I was charged with reckless driving by speed — do I need to hire a lawyer for this?
As a traffic and criminal defense lawyer defending people throughout Northern Virginia courts for many years, I have been asked this question countless times. While some law firms will try to scare you into hiring them immediately by suggesting you are going to jail for up to 12 months, the truly correct answer on whether to retain counsel for a reckless driving is…. “it depends.” It depends on what your concerns and goals are, the facts and evidence and legal issues you may have, your current and future employment concerns, your driving record, in which county your case is, and which judge and prosecutor may be involved in deciding your case.
Therefore, rather than try to give a “one size fits all” answer, I’ll instead discuss several of the more important considerations for anyone who has been given the yellow Virginia Uniform Summons accusing them of “reckless driving.”
These considerations include the following:
- The likelihood you will be found guilty of reckless driving by the judge;
- Assuming you are convicted, what sentence might the court impose in a reckless driving case; and
- Once a conviction is reported to the DMV, what are the DMV consequences (including demerit points, effect on insurance and effect on job).
What are the chances that you will be found guilty of reckless driving?
In deciding whether to hire a lawyer for your reckless driving case, consider the range of outcomes. The court could find you “guilty as charged” of reckless driving, or “guilty” of a less serious offense (for example, speeding, failing to obey highway signs or improper driving), or possibly “not guilty” of anything. Any case’s outcome of course depends on its facts, legal issues and evidence.
Do not make the mistake of expecting the judge to dismiss or reduce your case automatically.

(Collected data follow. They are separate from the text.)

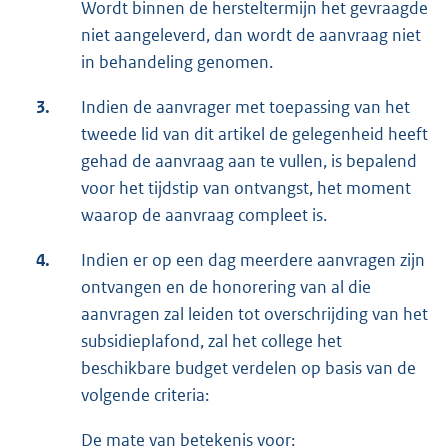
Wordt binnen de hersteltermijn het gevraagde
niet aangeleverd, dan wordt de aanvraag niet
in behandeling genomen.
3.
Indien de aanvrager met toepassing van het
tweede lid van dit artikel de gelegenheid heeft
gehad de aanvraag aan te vullen, is bepalend
voor het tijdstip van ontvangst, het moment
waarop de aanvraag compleet is.
4.
Indien er op een dag meerdere aanvragen zijn
ontvangen en de honorering van al die
aanvragen zal leiden tot overschrijding van het
subsidieplafond, zal het college het
beschikbare budget verdelen op basis van de
volgende criteria:
De mate van betekenis voor:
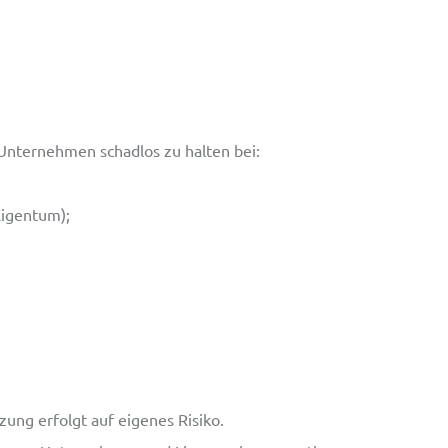
 Unternehmen schadlos zu halten bei:
Eigentum);
zung erfolgt auf eigenes Risiko.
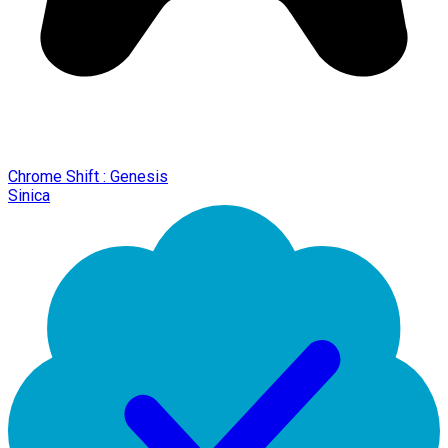
Chrome Shift : Genesis
Sinica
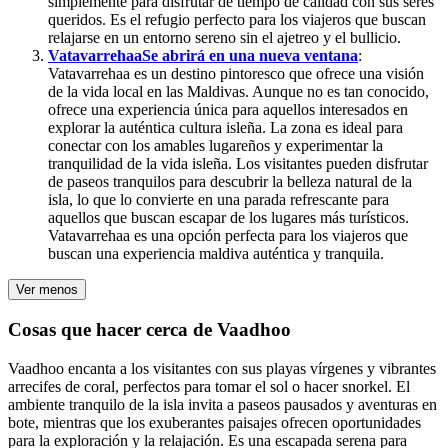
simplemente para disfrutar de tiempo de calidad con sus seres
queridos. Es el refugio perfecto para los viajeros que buscan
relajarse en un entorno sereno sin el ajetreo y el bullicio.
Vatavarrehaa
Se abrirá en una nueva ventana
:
Vatavarrehaa es un destino pintoresco que ofrece una visión
de la vida local en las Maldivas. Aunque no es tan conocido,
ofrece una experiencia única para aquellos interesados en
explorar la auténtica cultura isleña. La zona es ideal para
conectar con los amables lugareños y experimentar la
tranquilidad de la vida isleña. Los visitantes pueden disfrutar
de paseos tranquilos para descubrir la belleza natural de la
isla, lo que lo convierte en una parada refrescante para
aquellos que buscan escapar de los lugares más turísticos.
Vatavarrehaa es una opción perfecta para los viajeros que
buscan una experiencia maldiva auténtica y tranquila.
Ver menos
Cosas que hacer cerca de Vaadhoo
Vaadhoo encanta a los visitantes con sus playas vírgenes y vibrantes
arrecifes de coral, perfectos para tomar el sol o hacer snorkel. El
ambiente tranquilo de la isla invita a paseos pausados y aventuras en
bote, mientras que los exuberantes paisajes ofrecen oportunidades
para la exploración y la relajación. Es una escapada serena para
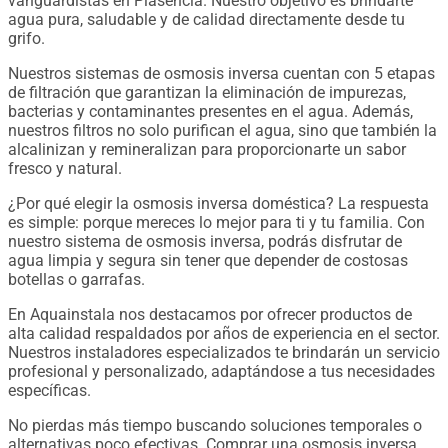
vanguardistas en Plasencia. Nuestro objetivo es brindarte
agua pura, saludable y de calidad directamente desde tu
grifo.
Nuestros sistemas de osmosis inversa cuentan con 5 etapas
de filtración que garantizan la eliminación de impurezas,
bacterias y contaminantes presentes en el agua. Además,
nuestros filtros no solo purifican el agua, sino que también la
alcalinizan y remineralizan para proporcionarte un sabor
fresco y natural.
¿Por qué elegir la osmosis inversa doméstica? La respuesta
es simple: porque mereces lo mejor para ti y tu familia. Con
nuestro sistema de osmosis inversa, podrás disfrutar de
agua limpia y segura sin tener que depender de costosas
botellas o garrafas.
En Aquainstala nos destacamos por ofrecer productos de
alta calidad respaldados por años de experiencia en el sector.
Nuestros instaladores especializados te brindarán un servicio
profesional y personalizado, adaptándose a tus necesidades
específicas.
No pierdas más tiempo buscando soluciones temporales o
alternativas poco efectivas. Comprar una osmosis inversa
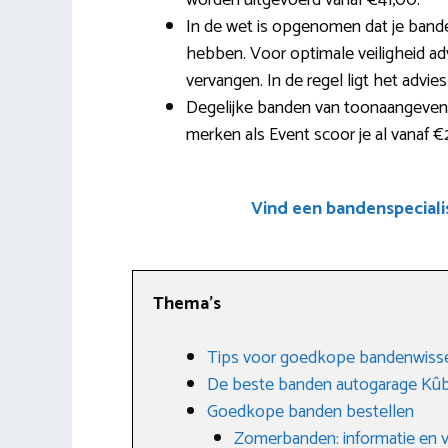
worden uitgevoerd vanaf €41,00.
In de wet is opgenomen dat je band
hebben. Voor optimale veiligheid adv
vervangen. In de regel ligt het advie
Degelijke banden van toonaangevend
merken als Event scoor je al vanaf €
Vind een bandenspecial
Thema’s
Tips voor goedkope bandenwisse
De beste banden autogarage Kû
Goedkope banden bestellen
Zomerbanden: informatie en 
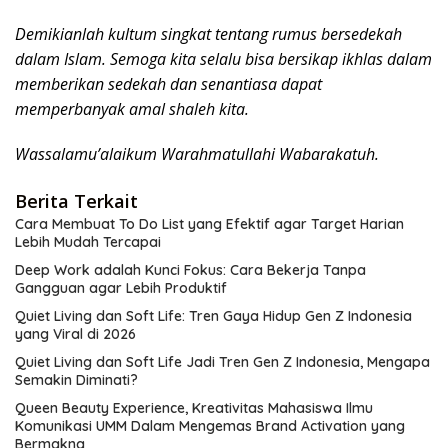
Demikianlah kultum singkat tentang rumus bersedekah
dalam Islam. Semoga kita selalu bisa bersikap ikhlas dalam
memberikan sedekah dan senantiasa dapat
memperbanyak amal shaleh kita.
Wassalamu’alaikum Warahmatullahi Wabarakatuh.
Berita Terkait
Cara Membuat To Do List yang Efektif agar Target Harian
Lebih Mudah Tercapai
Deep Work adalah Kunci Fokus: Cara Bekerja Tanpa
Gangguan agar Lebih Produktif
Quiet Living dan Soft Life: Tren Gaya Hidup Gen Z Indonesia
yang Viral di 2026
Quiet Living dan Soft Life Jadi Tren Gen Z Indonesia, Mengapa
Semakin Diminati?
Queen Beauty Experience, Kreativitas Mahasiswa Ilmu
Komunikasi UMM Dalam Mengemas Brand Activation yang
Bermakna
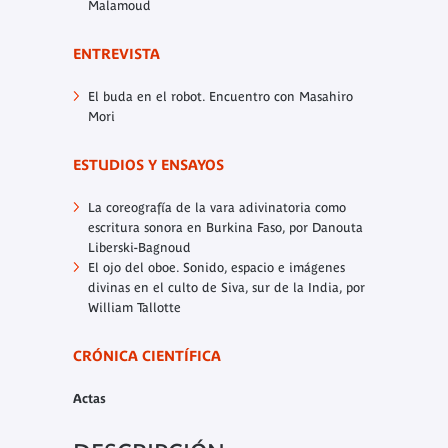
Malamoud
ENTREVISTA
El buda en el robot.
Encuentro con Masahiro
Mori
ESTUDIOS Y ENSAYOS
La coreografía de la vara adivinatoria como
escritura sonora en Burkina Faso,
por Danouta
Liberski-Bagnoud
El ojo del oboe. Sonido, espacio e imágenes
divinas en el culto de Siva, sur de la India,
por
William Tallotte
CRÓNICA CIENTÍFICA
Actas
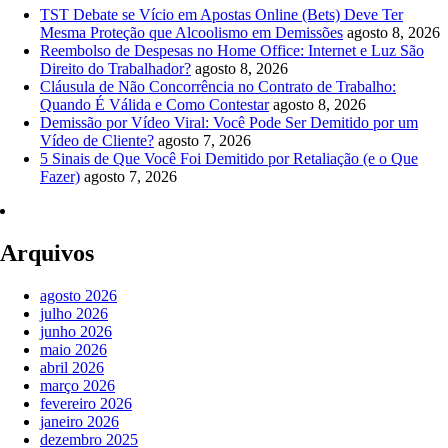
TST Debate se Vício em Apostas Online (Bets) Deve Ter
Mesma Proteção que Alcoolismo em Demissões
agosto 8, 2026
Reembolso de Despesas no Home Office: Internet e Luz São
Direito do Trabalhador?
agosto 8, 2026
Cláusula de Não Concorrência no Contrato de Trabalho:
Quando É Válida e Como Contestar
agosto 8, 2026
Demissão por Vídeo Viral: Você Pode Ser Demitido por um
Vídeo de Cliente?
agosto 7, 2026
5 Sinais de Que Você Foi Demitido por Retaliação (e o Que
Fazer)
agosto 7, 2026
Arquivos
agosto 2026
julho 2026
junho 2026
maio 2026
abril 2026
março 2026
fevereiro 2026
janeiro 2026
dezembro 2025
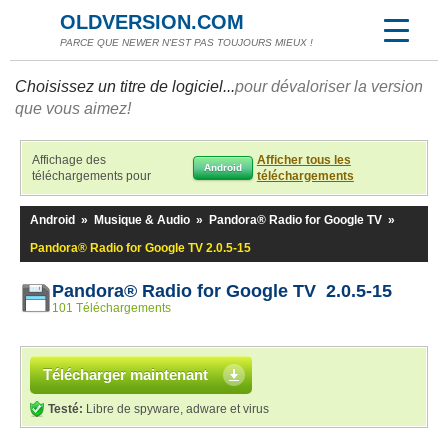
OLDVERSION.COM
PARCE QUE NEWER N'EST PAS TOUJOURS MIEUX !
Choisissez un titre de logiciel...
pour dévaloriser la version
que vous aimez!
Affichage des
Afficher tous les
Android
téléchargements pour
téléchargements
Android
»
Musique & Audio
»
Pandora® Radio for Google TV
»
Pandora® Radio for Google TV 2.0.5-15
Pandora® Radio for Google TV 2.0.5-15
101 Téléchargements
Télécharger maintenant
Testé:
Libre de spyware, adware et virus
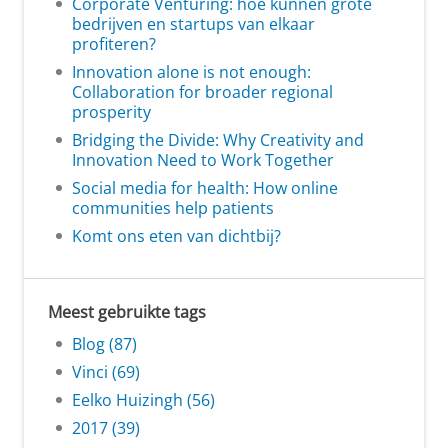
Corporate Venturing: hoe kunnen grote
bedrijven en startups van elkaar
profiteren?
Innovation alone is not enough:
Collaboration for broader regional
prosperity
Bridging the Divide: Why Creativity and
Innovation Need to Work Together
Social media for health: How online
communities help patients
Komt ons eten van dichtbij?
Meest gebruikte tags
Blog (87)
Vinci (69)
Eelko Huizingh (56)
2017 (39)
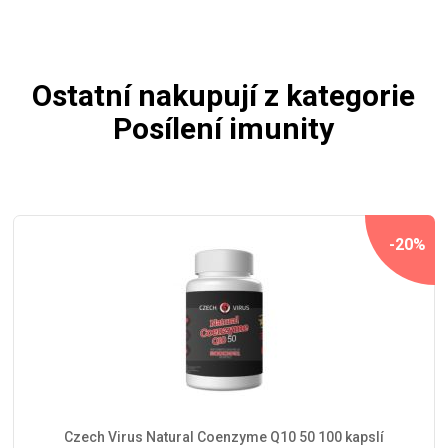
Ostatní nakupují z kategorie
Posílení imunity
-20%
Czech Virus Natural Coenzyme Q10 50 100 kapslí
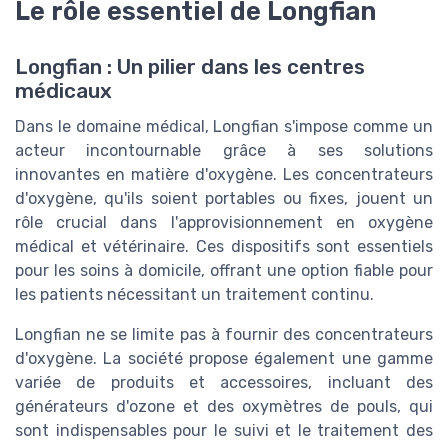
Le rôle essentiel de Longfian
Longfian : Un pilier dans les centres
médicaux
Dans le domaine médical, Longfian s'impose comme un
acteur incontournable grâce à ses solutions
innovantes en matière d'oxygène. Les concentrateurs
d'oxygène, qu'ils soient portables ou fixes, jouent un
rôle crucial dans l'approvisionnement en oxygène
médical et vétérinaire. Ces dispositifs sont essentiels
pour les soins à domicile, offrant une option fiable pour
les patients nécessitant un traitement continu.
Longfian ne se limite pas à fournir des concentrateurs
d'oxygène. La société propose également une gamme
variée de produits et accessoires, incluant des
générateurs d'ozone et des oxymètres de pouls, qui
sont indispensables pour le suivi et le traitement des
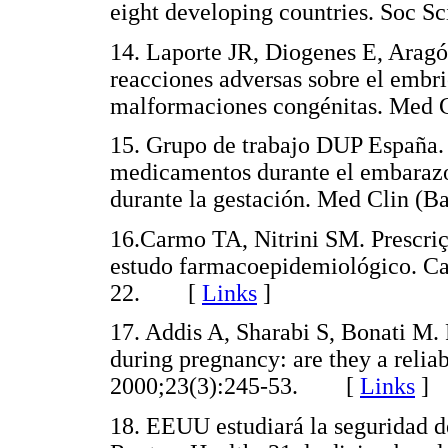
eight developing countries. Soc
14. Laporte JR, Diogenes E, Aragó
reacciones adversas sobre el embrió
malformaciones congénitas. Med
15. Grupo de trabajo DUP España. 
medicamentos durante el embarazo 
durante la gestación. Med Clin 
16.Carmo TA, Nitrini SM. Prescri
estudo farmacoepidemiológico. Ca
22. [
Links
]
17. Addis A, Sharabi S, Bonati M. 
during pregnancy: are they a relia
2000;23(3):245-53. [
Links
]
18. EEUU estudiará la seguridad d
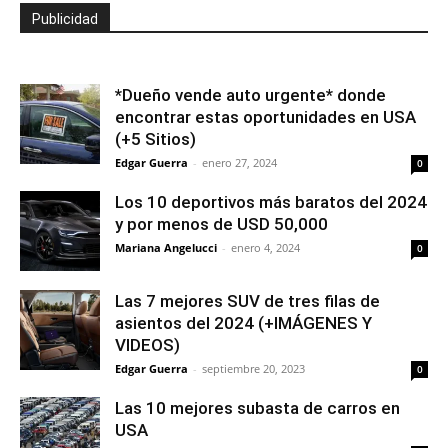
Publicidad
*Dueño vende auto urgente* donde
encontrar estas oportunidades en USA
(+5 Sitios)
Edgar Guerra
-
enero 27, 2024
0
Los 10 deportivos más baratos del 2024
y por menos de USD 50,000
Mariana Angelucci
-
enero 4, 2024
0
Las 7 mejores SUV de tres filas de
asientos del 2024 (+IMÁGENES Y
VIDEOS)
Edgar Guerra
-
septiembre 20, 2023
0
Las 10 mejores subasta de carros en
USA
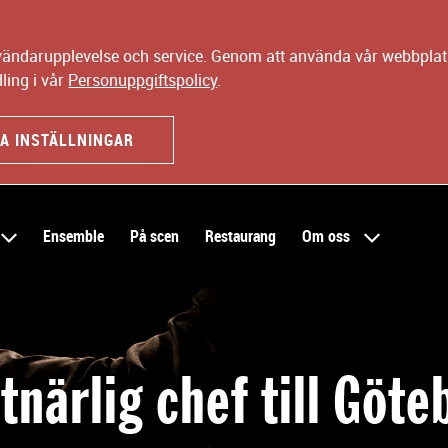
nvändarupplevelse och service. Genom att använda vår webbplats
ling i vår
Personuppgiftspolicy
.
A INSTÄLLNINGAR
Ensemble
På scen
Restaurang
Om oss
tnärlig chef till Göte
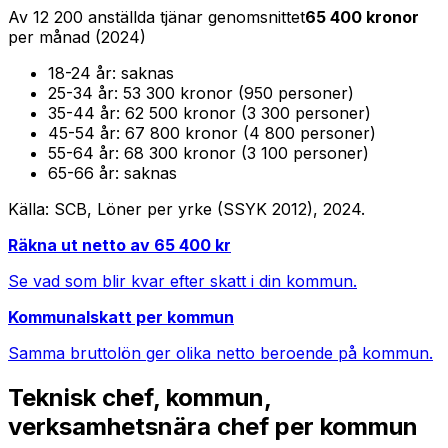
Av
12 200
anställda tjänar genomsnittet
65 400
kronor
per månad (
2024
)
18-24
år:
saknas
25-34
år:
53 300 kronor (950 personer)
35-44
år:
62 500 kronor (3 300 personer)
45-54
år:
67 800 kronor (4 800 personer)
55-64
år:
68 300 kronor (3 100 personer)
65-66
år:
saknas
Källa: SCB, Löner per yrke (SSYK 2012),
2024
.
Räkna ut netto av
65 400
kr
Se vad som blir kvar efter skatt i din kommun.
Kommunalskatt per kommun
Samma bruttolön ger olika netto beroende på kommun.
Teknisk chef, kommun,
verksamhetsnära chef
per kommun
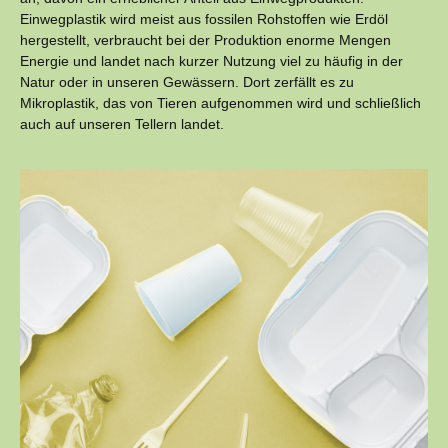
Einwegplastik wird meist aus fossilen Rohstoffen wie Erdöl
hergestellt, verbraucht bei der Produktion enorme Mengen
Energie und landet nach kurzer Nutzung viel zu häufig in der
Natur oder in unseren Gewässern. Dort zerfällt es zu
Mikroplastik, das von Tieren aufgenommen wird und schließlich
auch auf unseren Tellern landet.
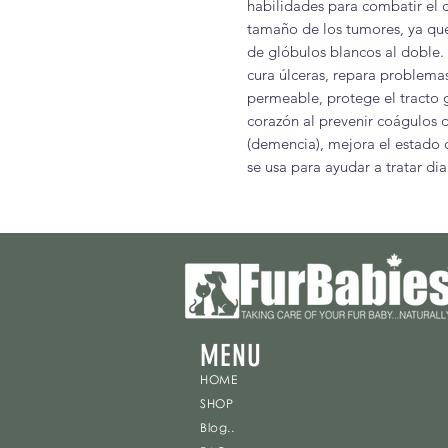
habilidades para combatir el 
tamaño de los tumores, ya qu
de glóbulos blancos al doble. 
cura úlceras, repara problemas
permeable, protege el tracto g
corazón al prevenir coágulos d
(demencia), mejora el estado 
se usa para ayudar a tratar di
MENU
HOME
SHOP
Blog..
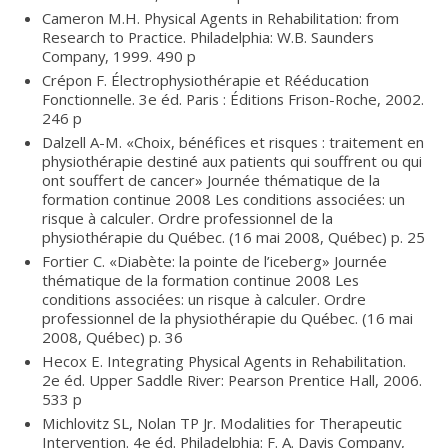
Cameron M.H. Physical Agents in Rehabilitation: from
Research to Practice. Philadelphia: W.B. Saunders
Company, 1999. 490 p
Crépon F. Électrophysiothérapie et Rééducation
Fonctionnelle. 3e éd. Paris : Éditions Frison-Roche, 2002.
246 p
Dalzell A-M. «Choix, bénéfices et risques : traitement en
physiothérapie destiné aux patients qui souffrent ou qui
ont souffert de cancer» Journée thématique de la
formation continue 2008 Les conditions associées: un
risque à calculer. Ordre professionnel de la
physiothérapie du Québec. (16 mai 2008, Québec) p. 25
Fortier C. «Diabète: la pointe de l’iceberg» Journée
thématique de la formation continue 2008 Les
conditions associées: un risque à calculer. Ordre
professionnel de la physiothérapie du Québec. (16 mai
2008, Québec) p. 36
Hecox E. Integrating Physical Agents in Rehabilitation.
2e éd. Upper Saddle River: Pearson Prentice Hall, 2006.
533 p
Michlovitz SL, Nolan TP Jr. Modalities for Therapeutic
Intervention. 4e éd. Philadelphia: F. A. Davis Company,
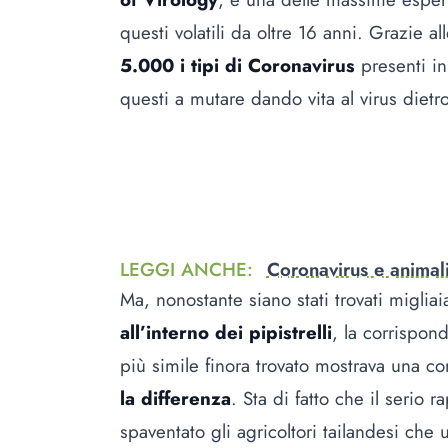
questi volatili da oltre 16 anni. Grazie al
5.000 i tipi di Coronavirus
presenti in
questi a mutare dando vita al virus dietr
LEGGI ANCHE
:
Coronavirus e animali
Ma, nonostante siano stati trovati miglia
all’interno dei pipistrelli
, la corrispon
più simile finora trovato mostrava una c
la differenza
. Sta di fatto che il serio r
spaventato gli agricoltori tailandesi che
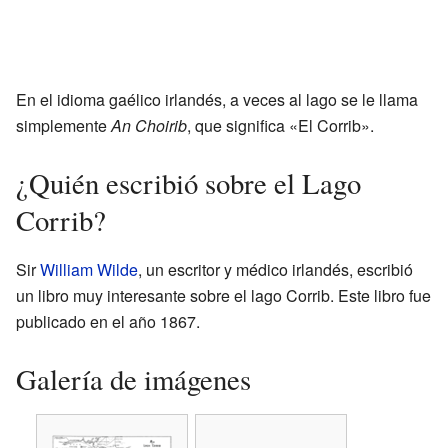
En el idioma gaélico irlandés, a veces al lago se le llama
simplemente
An Choirib
, que significa «El Corrib».
¿Quién escribió sobre el Lago
Corrib?
Sir
William Wilde
, un escritor y médico irlandés, escribió
un libro muy interesante sobre el lago Corrib. Este libro fue
publicado en el año 1867.
Galería de imágenes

Many people have the misconception that the Virginia court will have some traffic court program that you can be ordered into to get a better result. Unlike some other states, Virginia has no statewide statutory first offender program where one can expect to get a dismissal or reduction based on a clean driving record and completion of a driving school. Therefore, don’t think a traffic attorney is unneeded because you expect there’s some traffic school program the court will put you in to avoid a reckless conviction — the fact is that the Code of Virginia does not have any statutory program for reckless driving or speeding cases.
Another wrong assumption is that the judge will have mercy on you and will reduce or dismiss your case.
Perhaps your situation is truly exceptional, and the judge will be moved to treat your case as unique. But the reality of traffic court is that many people have the similar explanations or pleas for mercy, and a judge who hears the same thing repeatedly may not be so moved. Further, what sounds like a reasonable explanation to you might actually backfire. For example, perhaps you think the judge will understand that you didn’t realize how fast you were going because you were distracted by loud kids in your car. However, by highlighting this, a judge might feel compelled to impose greater punishment because driving too fast with kids in the car is worse. An experienced traffic lawyer will have an informed opinion of the best way to present your case.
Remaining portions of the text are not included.